# AIM OF THE TASK
Write out the entries below exactly, starting at the first line and stopping after the line that contains "2359) :: | 2359 |"; skip all pictures.

GIVEN RECORDS below:

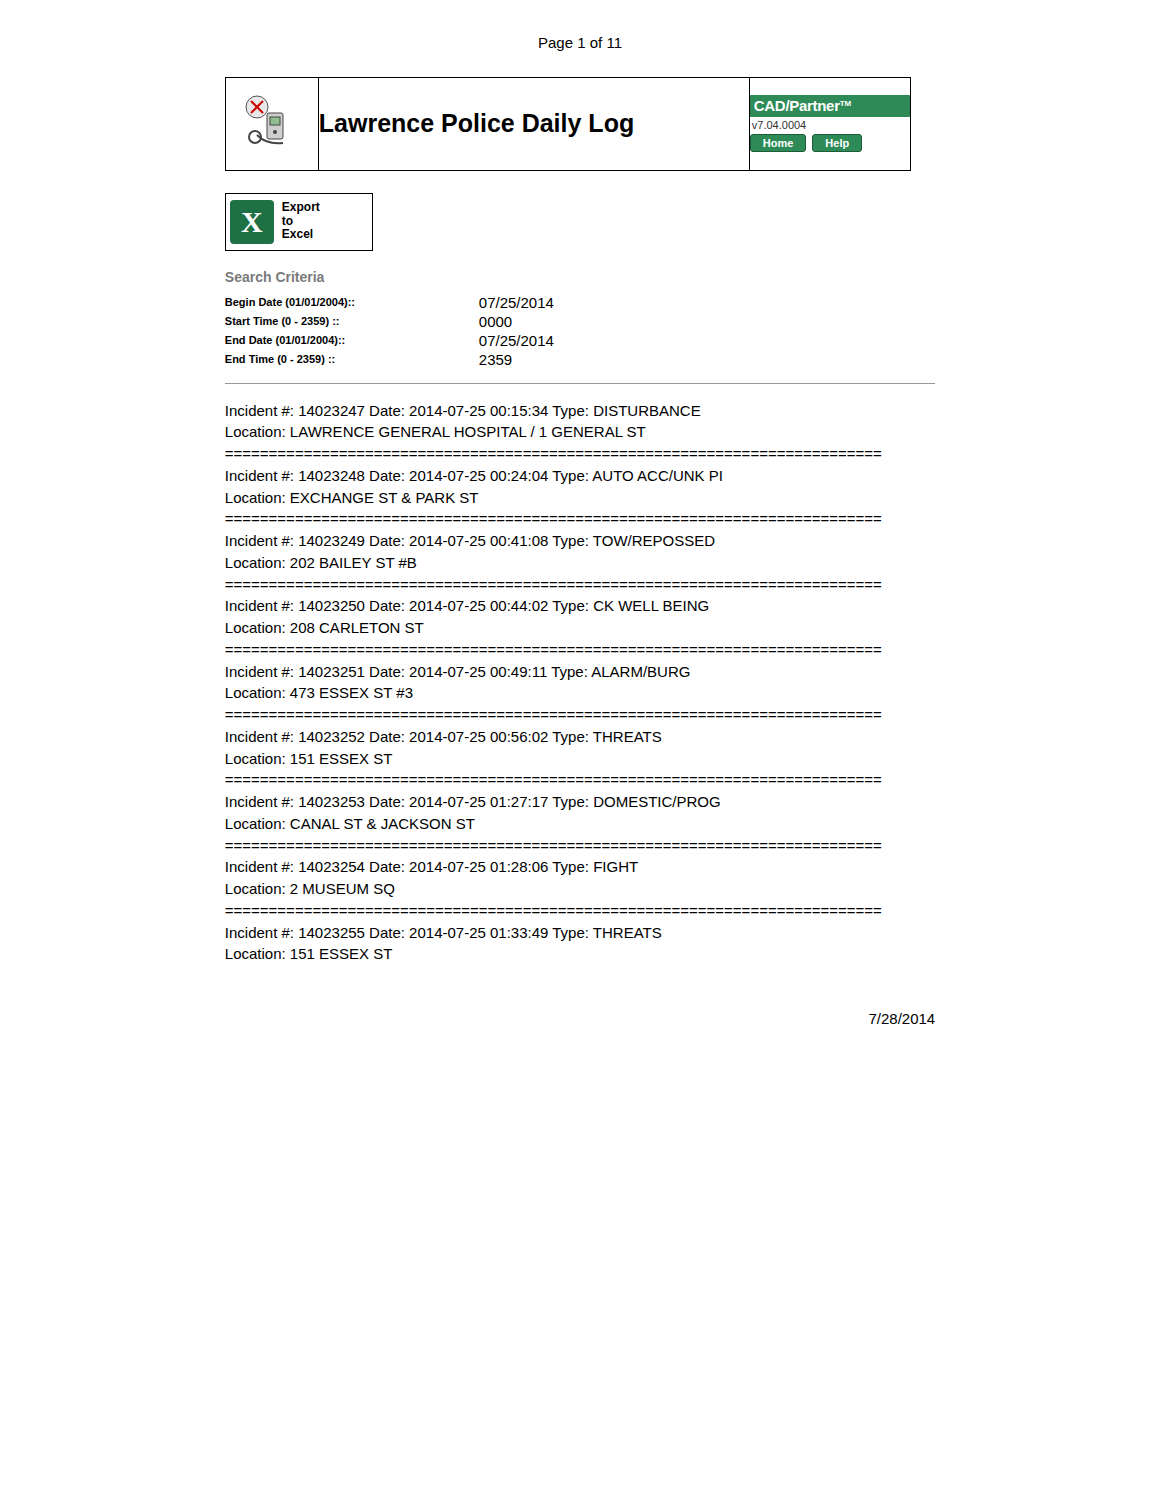Page 1 of 11
| | Lawrence Police Daily Log | CAD/Partner TM Queues Enforth Development, Inc. v7.04.0004 Home Help |
X
Export
to
Excel
Search Criteria
| Begin Date (01/01/2004):: | 07/25/2014 |
| Start Time (0 - 2359) :: | 0000 |
| End Date (01/01/2004):: | 07/25/2014 |
| End Time (0 - 2359) :: | 2359 |
Incident #: 14023247 Date: 2014-07-25 00:15:34 Type: DISTURBANCE
Location: LAWRENCE GENERAL HOSPITAL / 1 GENERAL ST
=========================================================================== Incident #: 14023248 Date: 2014-07-25 00:24:04 Type: AUTO ACC/UNK PI
Location: EXCHANGE ST & PARK ST
=========================================================================== Incident #: 14023249 Date: 2014-07-25 00:41:08 Type: TOW/REPOSSED
Location: 202 BAILEY ST #B
=========================================================================== Incident #: 14023250 Date: 2014-07-25 00:44:02 Type: CK WELL BEING
Location: 208 CARLETON ST
=========================================================================== Incident #: 14023251 Date: 2014-07-25 00:49:11 Type: ALARM/BURG
Location: 473 ESSEX ST #3
=========================================================================== Incident #: 14023252 Date: 2014-07-25 00:56:02 Type: THREATS
Location: 151 ESSEX ST
=========================================================================== Incident #: 14023253 Date: 2014-07-25 01:27:17 Type: DOMESTIC/PROG
Location: CANAL ST & JACKSON ST
=========================================================================== Incident #: 14023254 Date: 2014-07-25 01:28:06 Type: FIGHT
Location: 2 MUSEUM SQ
=========================================================================== Incident #: 14023255 Date: 2014-07-25 01:33:49 Type: THREATS
Location: 151 ESSEX ST
7/28/2014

End of GIVEN RECORDS.

# RESULT
Page 1 of 11
| | Lawrence Police Daily Log | CAD/Partner TM Queues Enforth Development, Inc. v7.04.0004 Home Help |
X
Export
to
Excel
Search Criteria
| Begin Date (01/01/2004):: | 07/25/2014 |
| Start Time (0 - 2359) :: | 0000 |
| End Date (01/01/2004):: | 07/25/2014 |
| End Time (0 - 2359) :: | 2359 |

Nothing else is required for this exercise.